▽

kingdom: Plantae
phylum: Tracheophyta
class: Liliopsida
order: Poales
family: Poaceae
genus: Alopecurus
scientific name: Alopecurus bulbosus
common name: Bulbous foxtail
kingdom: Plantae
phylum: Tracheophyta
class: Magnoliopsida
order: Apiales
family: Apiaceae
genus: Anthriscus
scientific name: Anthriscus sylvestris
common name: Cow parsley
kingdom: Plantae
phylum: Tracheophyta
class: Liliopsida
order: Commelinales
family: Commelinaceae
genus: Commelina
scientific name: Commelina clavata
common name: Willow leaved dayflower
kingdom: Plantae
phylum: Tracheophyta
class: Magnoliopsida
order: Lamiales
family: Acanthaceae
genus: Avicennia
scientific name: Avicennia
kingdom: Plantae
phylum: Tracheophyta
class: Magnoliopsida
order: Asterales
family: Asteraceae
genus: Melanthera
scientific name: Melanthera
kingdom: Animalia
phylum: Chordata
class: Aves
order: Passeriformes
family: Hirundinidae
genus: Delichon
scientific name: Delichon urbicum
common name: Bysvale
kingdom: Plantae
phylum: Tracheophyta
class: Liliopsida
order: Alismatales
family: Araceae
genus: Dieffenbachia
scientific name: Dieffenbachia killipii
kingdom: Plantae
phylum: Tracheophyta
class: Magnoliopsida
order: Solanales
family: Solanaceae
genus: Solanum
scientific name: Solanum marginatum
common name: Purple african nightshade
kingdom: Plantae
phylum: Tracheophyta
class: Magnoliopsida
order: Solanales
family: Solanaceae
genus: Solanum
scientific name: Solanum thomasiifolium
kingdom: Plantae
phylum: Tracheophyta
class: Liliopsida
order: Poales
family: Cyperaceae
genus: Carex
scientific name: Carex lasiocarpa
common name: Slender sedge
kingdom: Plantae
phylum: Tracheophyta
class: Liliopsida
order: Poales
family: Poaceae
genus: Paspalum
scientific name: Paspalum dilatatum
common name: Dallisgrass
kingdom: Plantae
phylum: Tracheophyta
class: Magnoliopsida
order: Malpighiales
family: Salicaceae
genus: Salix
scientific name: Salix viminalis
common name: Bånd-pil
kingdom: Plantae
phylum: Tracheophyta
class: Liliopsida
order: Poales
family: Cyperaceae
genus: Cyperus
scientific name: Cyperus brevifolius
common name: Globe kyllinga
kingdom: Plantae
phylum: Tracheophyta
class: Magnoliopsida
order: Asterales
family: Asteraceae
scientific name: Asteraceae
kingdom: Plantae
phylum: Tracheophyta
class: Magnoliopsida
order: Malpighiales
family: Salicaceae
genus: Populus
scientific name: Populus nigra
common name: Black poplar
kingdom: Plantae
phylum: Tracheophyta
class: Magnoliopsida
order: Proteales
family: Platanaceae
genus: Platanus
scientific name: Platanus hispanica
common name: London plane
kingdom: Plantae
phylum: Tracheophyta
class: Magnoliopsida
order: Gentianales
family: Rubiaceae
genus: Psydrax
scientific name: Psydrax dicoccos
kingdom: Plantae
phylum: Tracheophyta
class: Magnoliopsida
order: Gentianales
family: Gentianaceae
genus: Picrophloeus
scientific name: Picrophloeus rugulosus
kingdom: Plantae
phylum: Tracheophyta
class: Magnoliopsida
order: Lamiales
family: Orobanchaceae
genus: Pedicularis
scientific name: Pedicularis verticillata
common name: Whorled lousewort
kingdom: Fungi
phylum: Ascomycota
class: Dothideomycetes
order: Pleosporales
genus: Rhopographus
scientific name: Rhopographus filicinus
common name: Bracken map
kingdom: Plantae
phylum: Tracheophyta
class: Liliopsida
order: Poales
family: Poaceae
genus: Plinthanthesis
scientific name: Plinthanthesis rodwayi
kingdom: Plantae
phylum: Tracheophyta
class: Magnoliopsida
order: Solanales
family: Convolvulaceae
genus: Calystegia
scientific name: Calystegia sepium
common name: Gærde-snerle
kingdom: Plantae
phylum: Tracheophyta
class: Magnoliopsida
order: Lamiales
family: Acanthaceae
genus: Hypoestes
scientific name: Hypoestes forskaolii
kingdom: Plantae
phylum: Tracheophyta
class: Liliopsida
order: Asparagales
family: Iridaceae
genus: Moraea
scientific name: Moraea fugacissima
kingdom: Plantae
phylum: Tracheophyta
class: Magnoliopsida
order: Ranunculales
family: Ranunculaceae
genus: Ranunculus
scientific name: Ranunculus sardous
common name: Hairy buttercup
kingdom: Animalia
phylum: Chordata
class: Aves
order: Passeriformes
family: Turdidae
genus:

△

TASK DETAILS — Copy everything in the records above from the line containing "scientific name: Salix viminalis" down to the line containing "family: Orobanchaceae", including both of those lines.

OUTPUT —
scientific name: Salix viminalis
common name: Bånd-pil
kingdom: Plantae
phylum: Tracheophyta
class: Liliopsida
order: Poales
family: Cyperaceae
genus: Cyperus
scientific name: Cyperus brevifolius
common name: Globe kyllinga
kingdom: Plantae
phylum: Tracheophyta
class: Magnoliopsida
order: Asterales
family: Asteraceae
scientific name: Asteraceae
kingdom: Plantae
phylum: Tracheophyta
class: Magnoliopsida
order: Malpighiales
family: Salicaceae
genus: Populus
scientific name: Populus nigra
common name: Black poplar
kingdom: Plantae
phylum: Tracheophyta
class: Magnoliopsida
order: Proteales
family: Platanaceae
genus: Platanus
scientific name: Platanus hispanica
common name: London plane
kingdom: Plantae
phylum: Tracheophyta
class: Magnoliopsida
order: Gentianales
family: Rubiaceae
genus: Psydrax
scientific name: Psydrax dicoccos
kingdom: Plantae
phylum: Tracheophyta
class: Magnoliopsida
order: Gentianales
family: Gentianaceae
genus: Picrophloeus
scientific name: Picrophloeus rugulosus
kingdom: Plantae
phylum: Tracheophyta
class: Magnoliopsida
order: Lamiales
family: Orobanchaceae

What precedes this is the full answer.